Wenders returned to Wuppertal and the Schwebebahn for the elegiac Pina, thirty years after Alice In The Cities, which was his first foray into the most recent periodic re-emergence of stereo (or 3D) cinema. For Pina it feels apt; the history - and novelty - of imaging technologies is a recurring theme in Wim Wenders' films, of which the concept of the phantom ride is but one example. Within Alice In The Cities itself, there is Philip's (then) new Polaroid camera, a photobooth, hotel and airport televisions, and a pay telescope, as well as Alice's photographs of her mother and her grandmother's house. The images from the telescope, although unrelated to the narrative, become a sequence of "pure contemplation" according to Alexander Graf:
"From the composition of the sequence, it is clear that the bird flies into the frame quite by chance: the camera had previously been tracking along a different line but, once the bird enters the frame, the camera follows its path. This signals a desire in Wenders for the camera to enjoy the same openness of vision and attention that Alice - the first of a number of children who, in Wenders' films, are blessed with clear vision - shows for the incidental. Objects on the edge of the diegesis - here, the bird - are often allowed to drift into the frame, even though they may have little or no relevance for the development of the plot, as is the case here."
Alexander Graf, The Cinema of Wim Wenders: The Celluloid Highway
Children, from Alice, through those that feature in Paris, Texas, Wings of Desire and Lisbon Story, extend into the space of the cinema of "pure contemplation": although acting, with lesser or greater degrees of awareness and self-consciousness, one gets the sense that, like the bird coming into the shot of the telescope, like the early 'pure cinema' of the phantom ride, for Wenders, the children are in some sense, more being truly themselves, existing in front of the camera.
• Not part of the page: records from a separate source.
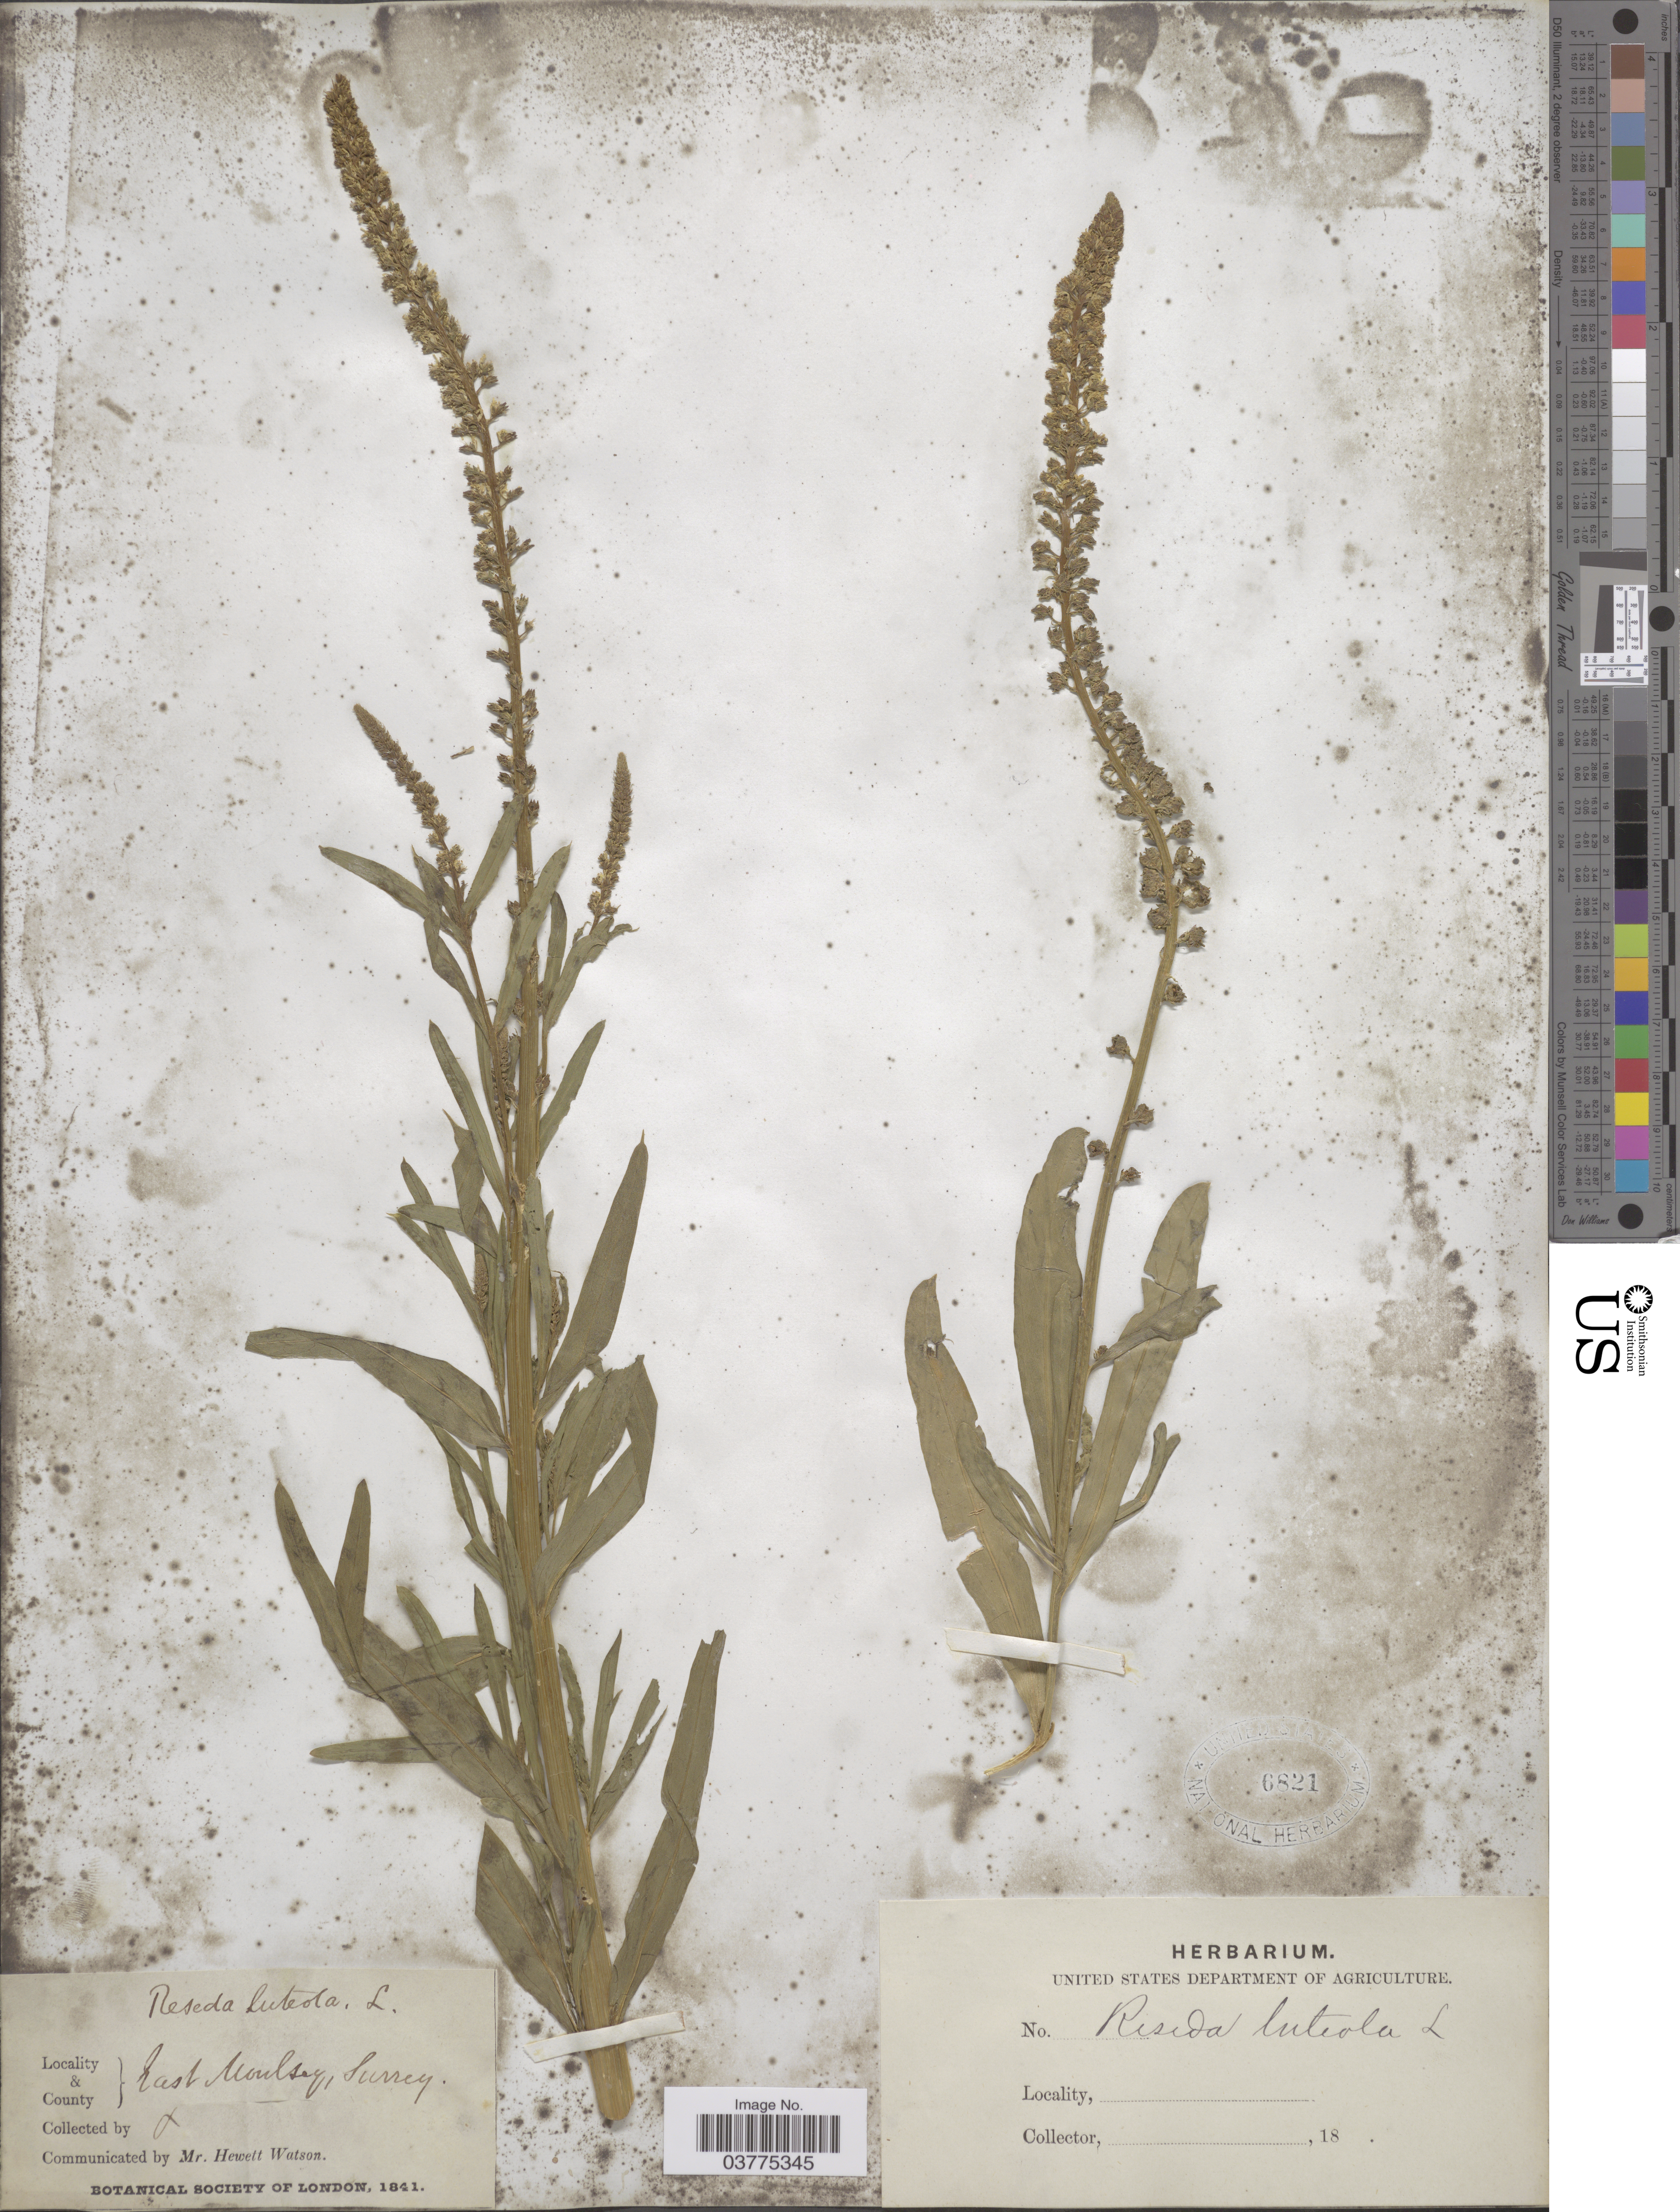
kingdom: Plantae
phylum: Tracheophyta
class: Magnoliopsida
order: Brassicales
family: Resedaceae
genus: Reseda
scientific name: Reseda luteola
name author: L.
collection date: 1841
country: United Kingdom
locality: East Moulsey, Surrey.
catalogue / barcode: US 6821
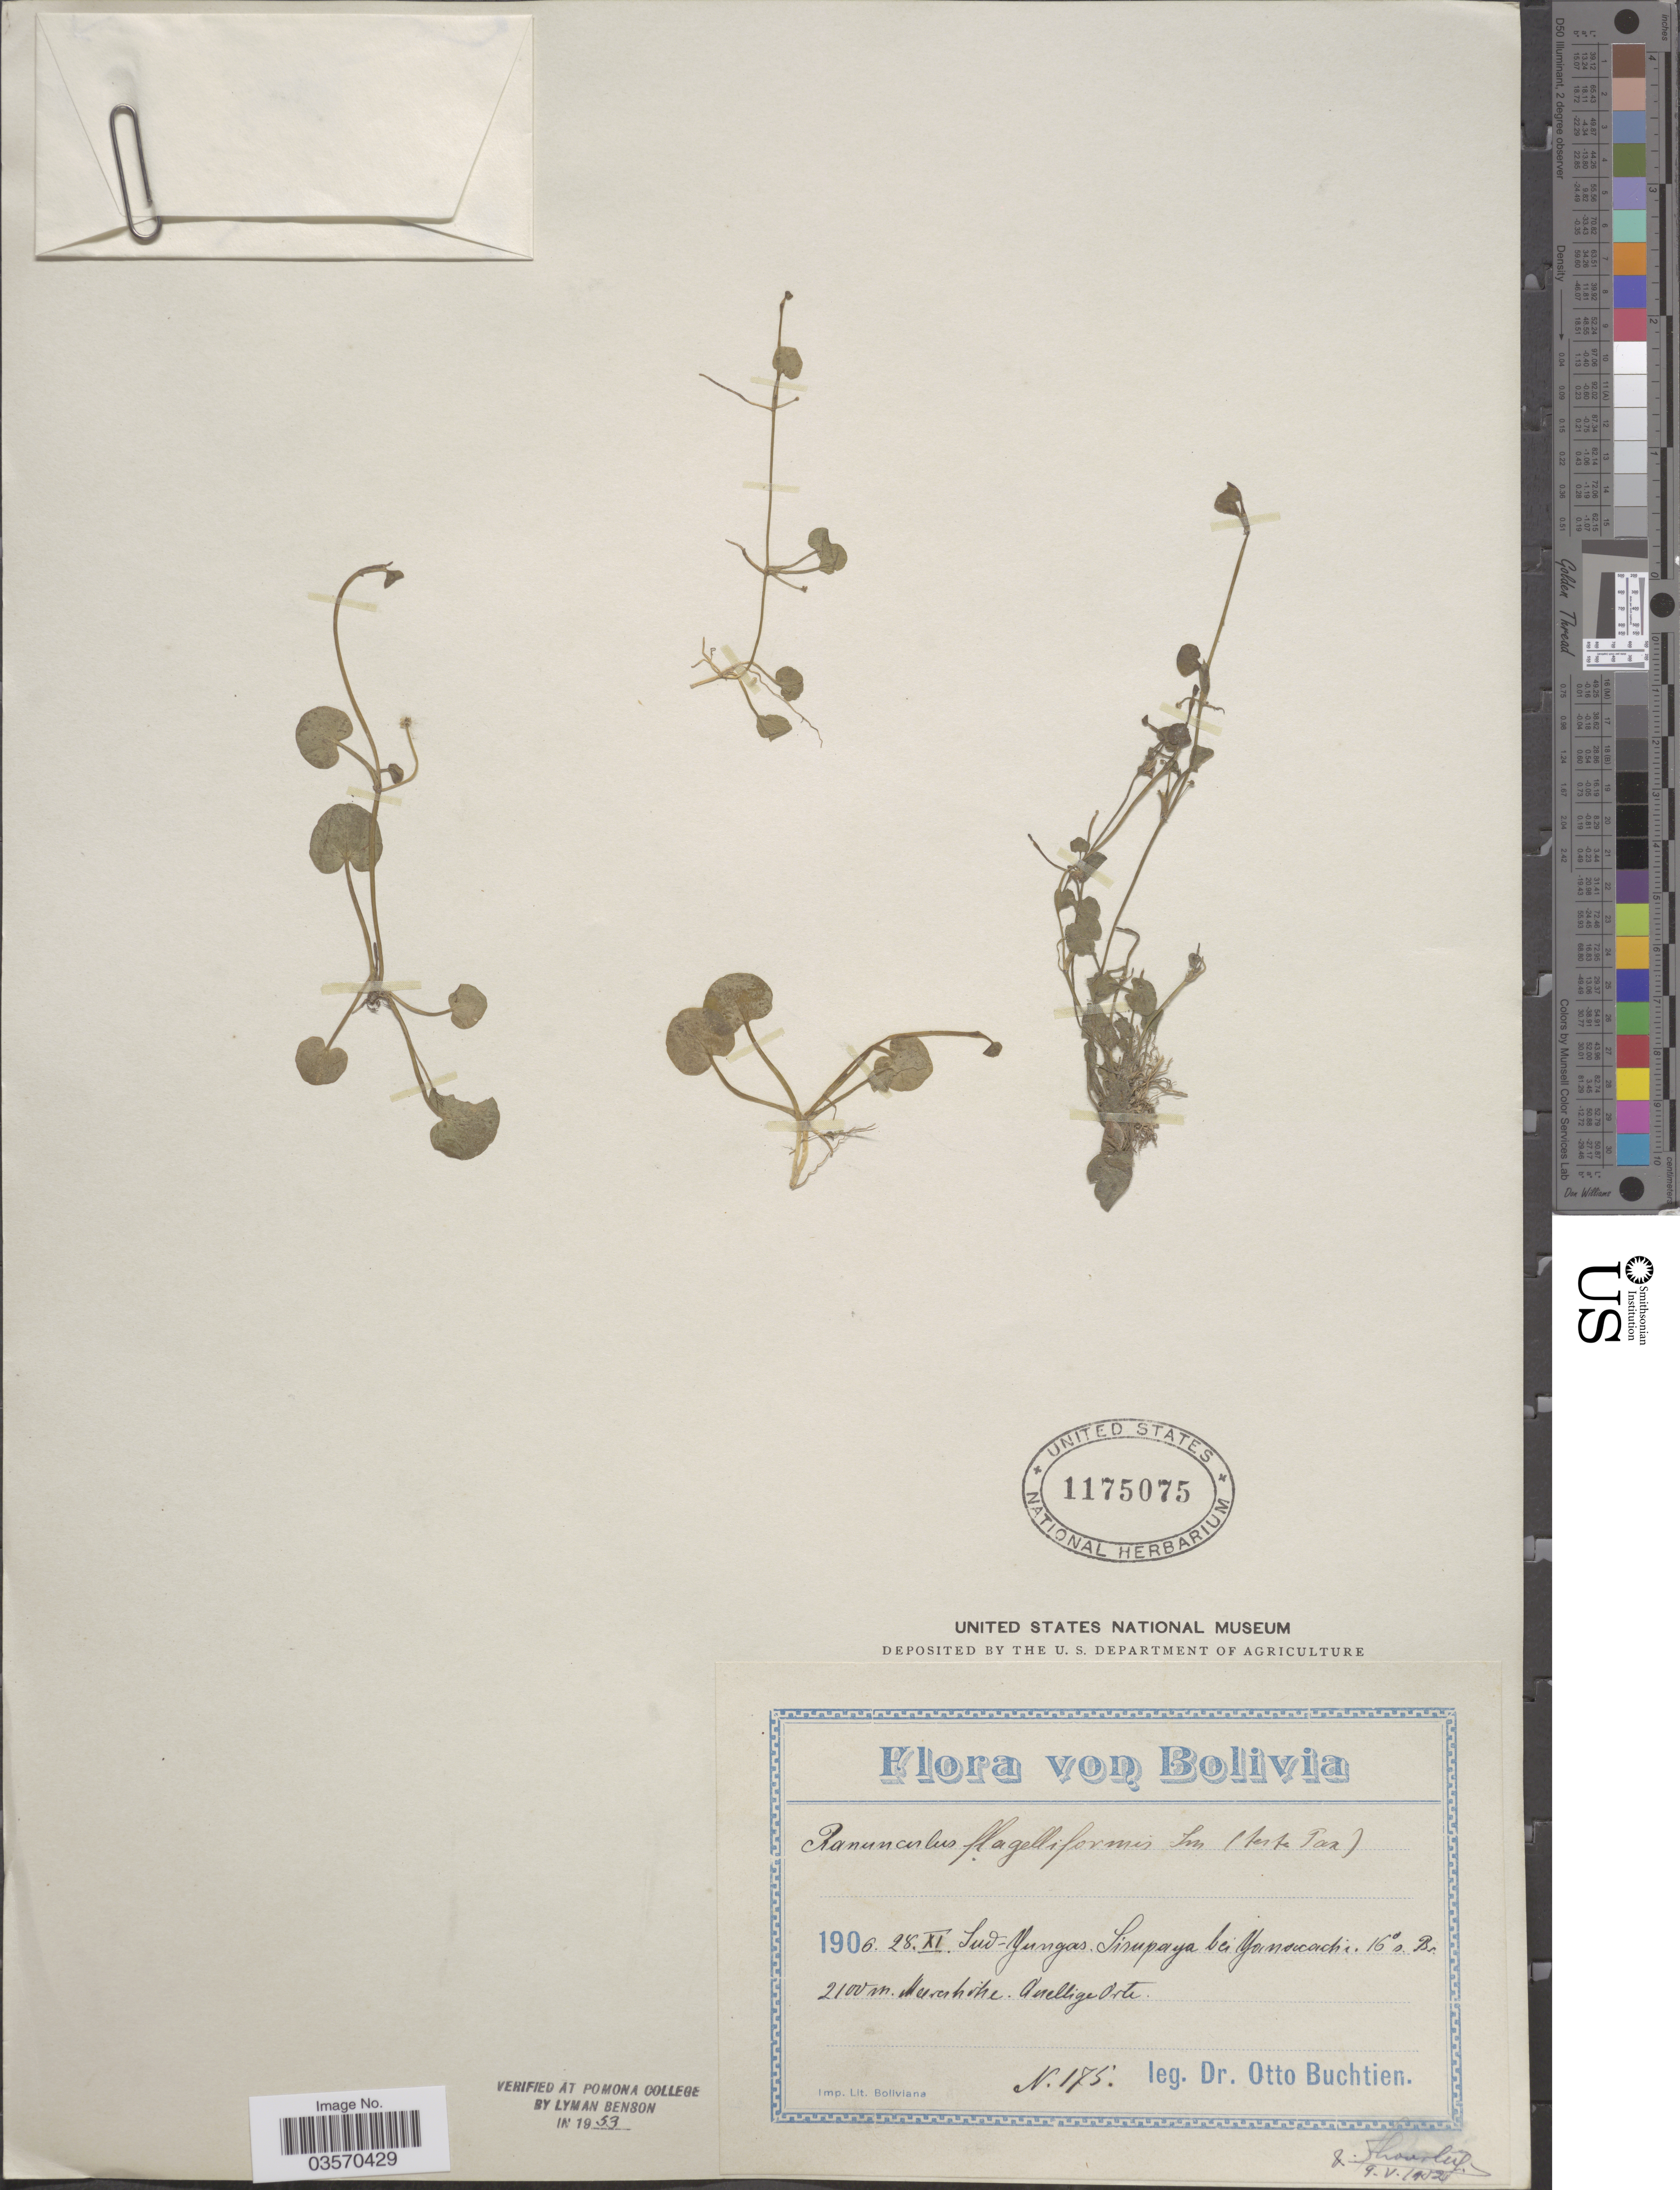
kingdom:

Twenty years after Alice In The Cities, Rudiger Vogler would appear again as Philip Winter, in Wenders' Lisbon Story. In the final sequences of the film, Philip convinces Friedrich Munro to complete his abandoned portrait of the city. The viewer has already seen some of Friedrich's film-within-a-film, through Philip's viewing of the silent footage prior to Philip's forays into the city to capture the sound to accompany the images. Reunited with Friedrich, who has been an absent, disillusioned character for most of Lisbon Story, the two are seen, slapstick-fashion, filming with Friedrich's old hand-cranked silent movie camera, notably around, and then on a tram - creating a new phantom ride.